Große Show – ganz nah dran

Unterlegt mit einem fast schon comichaften Score, der sich im Verlauf des Films immer wieder einem breiten Spektrum populärer Songs bedient und damit GUARDIANS OF THE GALAXY Allüren mit sich bringt, liefert uns das Team eine unterhaltsame Show, die in mehr als 120 Minuten kaum Zeit zum Durchatmen bietet. Leitchs Stammkameramann Jonathan Sela ist erneut dafür verantwortlich, die Sequenzen mit beeindruckenden Kamerafahrten und spektakulären Bildern einzufangen. Wie wir es von ihm gewohnt sind, gelingt dies erneut in Perfektion. Selbst schnelle Bewegungen werden präzise erfasst, was auch daran liegt, dass häufig auf Weitwinkelaufnahmen verzichtet wird und die Kamera sich lieber exakt auf die wesentlichen Bewegungen und Ereignisse fokussiert. Zeitgleich leben die Aufnahmen von einer hervorragenden Gestaltung des Hochgeschwindigkeitszuges, der ein buntes und nuanciertes Farbenspektrum vorweist und damit ein wenig an GUNPOWDER MILKSHAKE erinnert.

Bullet Train

Bullet Train ©2022 Sony Pictures

Ähnlich wie wir es aus DEADPOOL kennen, lebt BULLET TRAIN von einer Vielzahl ironischer Dialoge, die einzig und allein der seichten Unterhaltung dienen.
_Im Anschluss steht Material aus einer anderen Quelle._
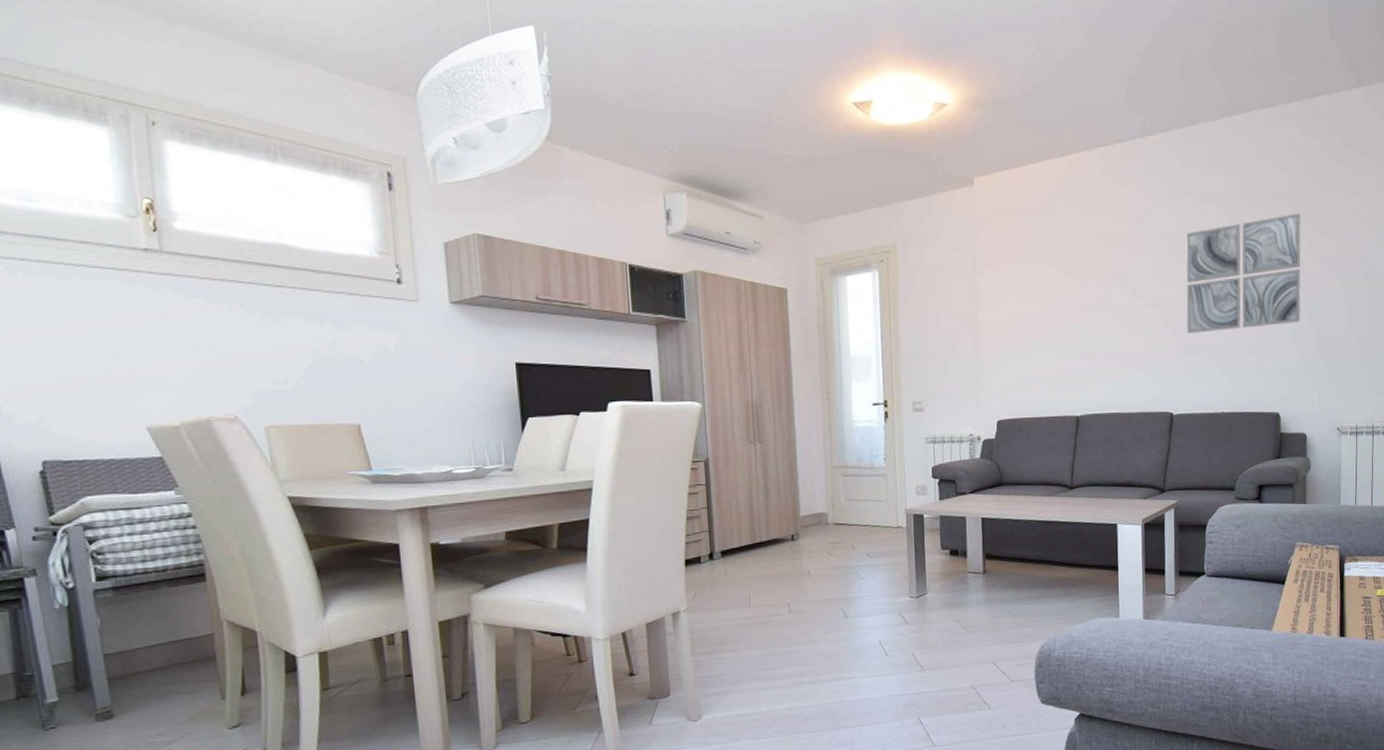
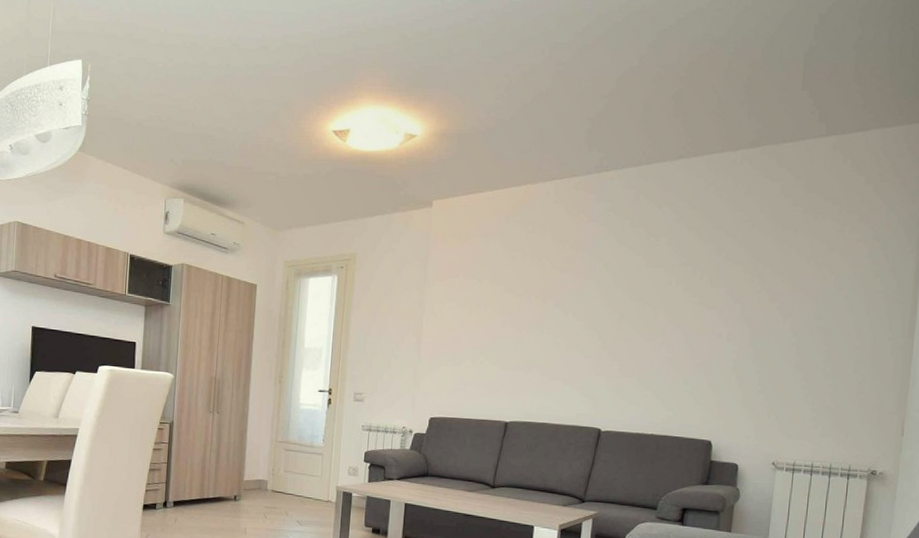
wall art: present [1186,213,1301,333] -> none [624,252,754,357]

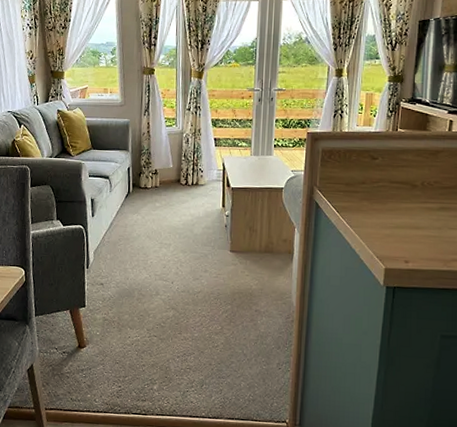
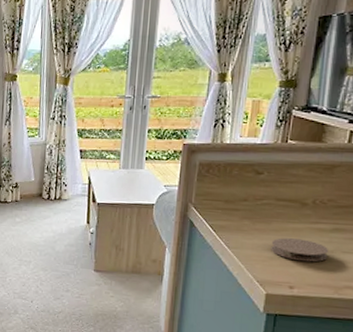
coaster: none [387,216,436,238] -> present [271,238,328,262]

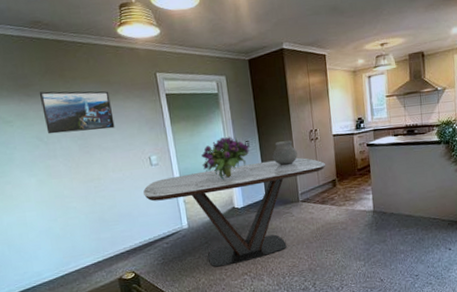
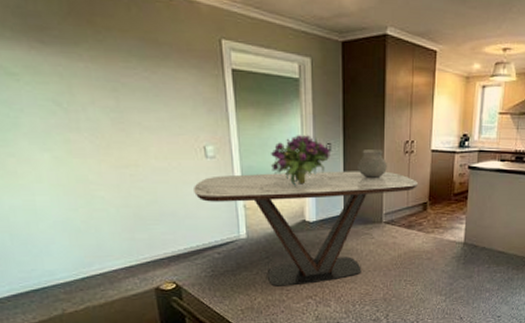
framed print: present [39,91,115,134] -> none [57,39,162,104]

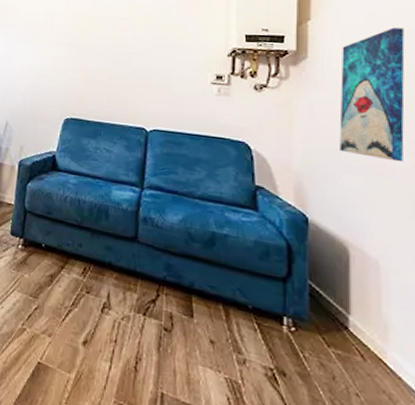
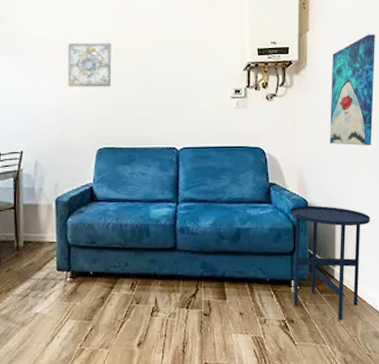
wall art: none [44,18,89,61] -> present [67,43,112,87]
side table: none [282,220,405,396] -> present [289,205,370,321]

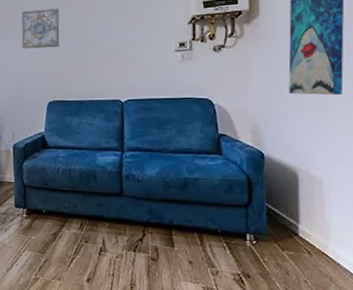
side table: present [289,205,370,321] -> none [242,158,343,282]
Verkorkste Metaphern, leere Phrasen und asiatische Weisheiten dienen als Spielball, um dem Publikum klar zu signalisieren, dass absolut nichts in diesem Werk ernst genommen werden kann. Das erklärt auch, warum totgeglaubte Figuren immer wieder zurückkehren und Leitch sich einen Spaß daraus macht, die Zuschauenden an der Nase herumzuführen.

Fazit

Die Zeit des seichten Actiongeballers ist längst vorbei und so reiht sich auch Leichts neuster Geniestreich in die Reihe der roughen und schwer verdaulichen Genrefilme ein, die keinerlei Anstalten machen, mehr zu sein als sie sind: Pure Gewalt kombiniert mit seichtem Humor, großen Stars und einem ungewöhnlichen Setting. Unterhaltungskunst pur, die allerdings in der Menge der unzähligen Sequenzen etwas überladen und dadurch fast schon wieder eintönig wirkt. Zwar ist der Kreativität keine Grenze gesetzt, sodass Leitch sein ganzes Spektrum an Stunt-Know-how auspacken kann, doch scheint er dabei manchmal zu vergessen, dass Kämpfe allein keinen guten Film auszeichnen. Dennoch ist BULLET TRAIN ein wirklich gelungenes Spektakel, welches eine gute Zeit bietet und angesichts der fabelhaften Aufnahmen unbedingt im Kino konsumiert werden sollte.